-------- Source extract --------

The Five Types of Free Plan Traps
Before we examine individual apps, it helps to understand the five mechanisms companies use to restrict free tiers. Most apps combine two or more of these traps, so knowing which ones affect your workflow is the first step to choosing the right tool.

- Note limits: The app caps the total number of notes you can store. Once you hit the ceiling, you cannot create new entries until you delete old ones or upgrade. Evernote's free plan, for example, stops you at 50 notes.
- Storage caps: The app limits the total storage space for attachments, images, and files. Notion's free plan caps individual file uploads at 5 MB each, making it impractical for anyone who regularly attaches PDFs or photos. OneNote gives you 5 GB of free OneDrive storage across all notebooks.
- Feature gating: Core features like rich text formatting, encryption, or AI assistance are locked behind a paywall. Standard Notes offers a free plan that is encrypted but text-only; rich text, file attachments, and themes require the $90/year Professional plan.

--------

▶ **What to work on**: Revise the part of the free plan traps text that opens with the words containing "- Storage caps: The" and closes with "across all notebooks.", changing "storage space" to "disk space".

-------- Recorded data --------

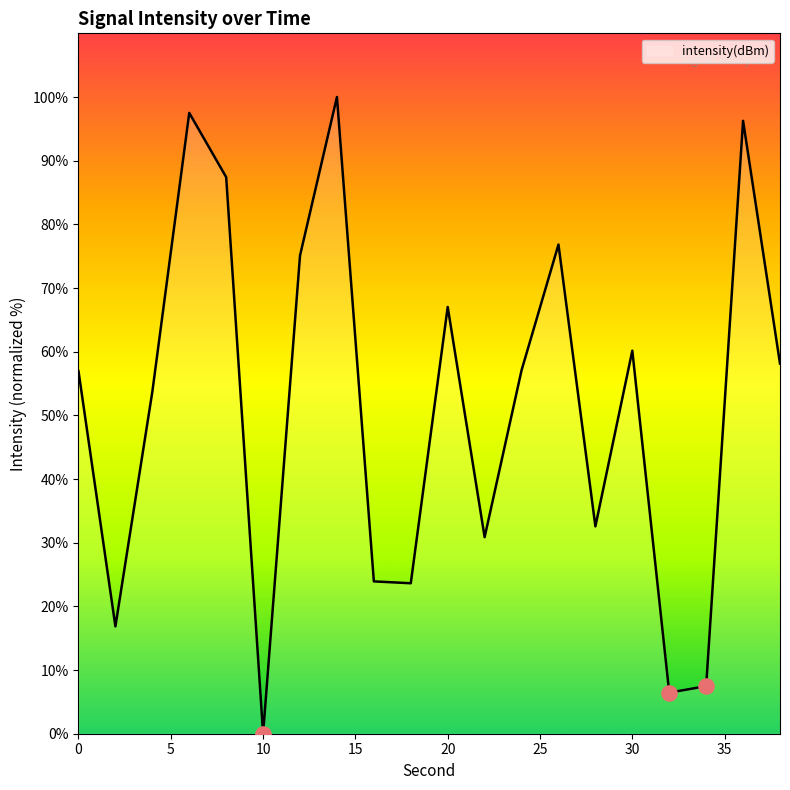

What is the difference between the maximum and minimum values?

100.0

--------

▶ **Solution to this exercise**:
- Storage caps: The app limits the total disk space for attachments, images, and files. Notion's free plan caps individual file uploads at 5 MB each, making it impractical for anyone who regularly attaches PDFs or photos. OneNote gives you 5 GB of free OneDrive storage across all notebooks.